Please render the listing below as a Markdown table with the columns "No." and "Text", one row per line with its number, skipping blank lines and leaving out the pictures.

:: Supplied entries ::
——————————

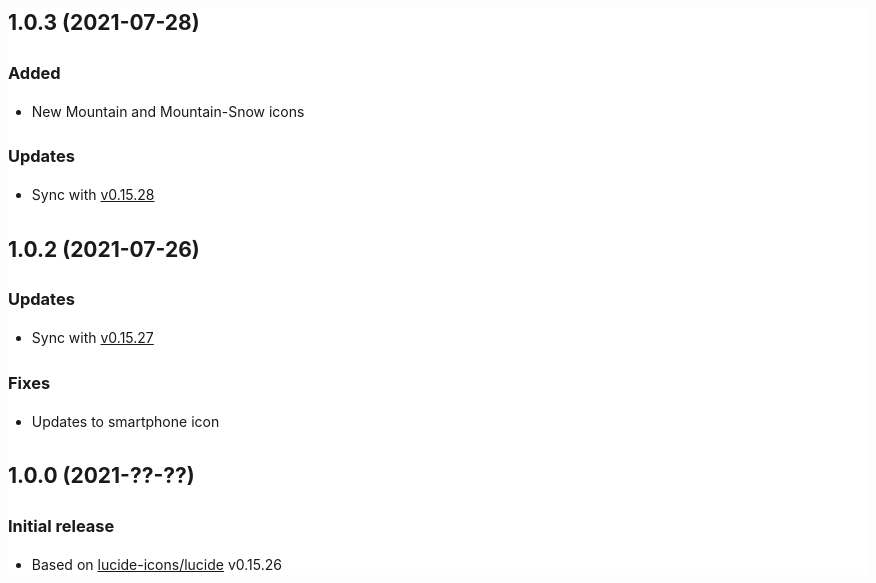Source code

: 
## 1.0.3 (2021-07-28)
### Added
- New Mountain and Mountain-Snow icons

### Updates
- Sync with [v0.15.28](https://github.com/lucide-icons/lucide/tree/v0.15.28)

## 1.0.2 (2021-07-26)
### Updates
- Sync with [v0.15.27](https://github.com/lucide-icons/lucide/tree/v0.15.27)

### Fixes
- Updates to smartphone icon


## 1.0.0 (2021-??-??)
### Initial release
- Based on [lucide-icons/lucide](https://github.com/lucide-icons/lucide/tree/v0.15.26) v0.15.26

——————————

:: Exercise answer ::
| No. | Text |
|---|---|
| 1 | Source code |
| 2 | :  |
| 3 | ## 1.0.3 (2021-07-28) |
| 4 | ### Added |
| 5 | - New Mountain and Mountain-Snow icons |
| 6 | ### Updates |
| 7 | - Sync with [v0.15.28](https://github.com/lucide-icons/lucide/tree/v0.15.28) |
| 8 | ## 1.0.2 (2021-07-26) |
| 9 | ### Updates |
| 10 | - Sync with [v0.15.27](https://github.com/lucide-icons/lucide/tree/v0.15.27) |
| 11 | ### Fixes |
| 12 | - Updates to smartphone icon |
| 13 | ## 1.0.0 (2021-??-??) |
| 14 | ### Initial release |
| 15 | - Based on [lucide-icons/lucide](https://github.com/lucide-icons/lucide/tree/v0.15.26) v0.15.26 |